Which are like the two stage find approaches: find the directories whose name starts with an uppercase letter in one glob and then all the X dirs in them as separate globs.


Your task is to find subdirectories under / that have an upper-case first letters, and then extract the pathnames of subdirectories in these that are called X.

With find, I would do this like so, assuming there are not many thousands of directories in / with upper-case first letter,

find /[[:upper:]]*/X -prune -type d -print 

Above, we call find with a set of top-level search paths. These pathnames happen to correspond the the directory names that we are actually looking for. The sole task of find becomes to investigate each of these and print the ones that are directories.

You may also skip find completely an instead just use

printf '%s\n' /[[:upper:]]*/X/

The only difference here is that the pattern may match symbolic links to directories. If that matters to you, you could do a more explicit test on the matching names, and tell the shell (which I'm going to assume is bash) to also match hidden names:

shopt -s nullglob

for name in /[[:upper:]]*/X/; do
    [ -L "$name" ] && continue
    printf '%s\n' "$name"

After re-reading you question several times, I realized that I don't know whether you want to make the search for X recursive or not. In the above discussion, I have assumed that you do not want to search recursively.

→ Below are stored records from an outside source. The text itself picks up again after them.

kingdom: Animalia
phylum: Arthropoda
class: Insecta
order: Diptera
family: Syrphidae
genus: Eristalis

If you do want to search recursively, then you would use

find /[[:upper:]]* -name X -type d -print

There is nothing that can make this faster unless you restrict the search to even fewer top-level search paths, or prune known paths under which you know you don't want to search, e.g. to avoid entering any tmp directory,

find /[[:upper:]]* -name X -type d -print -o -name tmp -prune

You may want to restrict the search to a single file-system:

find /[[:upper:]]* -xdev -name X -type d -print -o -name tmp -prune

Here, the the search from a top-level search path would never cross a file-system boundary.

  • @StéphaneChazelas Yes, thanks. I deleted the initial bits in favor of the more simple approach.
    – Kusalananda
    Jan 29, 2022 at 7:57
  • Note that find /[[:upper:]]*/X -prune -type d -print will also find /SymLink/X if /SymLink is a symlink to a directory that contains a X directory. Jan 29, 2022 at 8:23
  • 1
    Not sure how /[[:upper:]]*/X is relevant, since they're clearly running a regular recursive find to find the X in the question. [[:upper:]]*/**/X/ might work in the shells that have it (along with the symlink caveats).
    – ilkkachu
    Jan 29, 2022 at 9:33
  • @ilkkachu Well, that's how I interpreted "For example, only find directories that have an uppercase first letter in the root, then inside them find directories that are named X." Whatever command they attempted wasn't, according to them, doing what they wanted, so I was not looking too carefully at them. I did however look at the recursive case later, as is evident from reading my answer. I didn't want to write too much about any particular shell, as they don't say what shell they are using.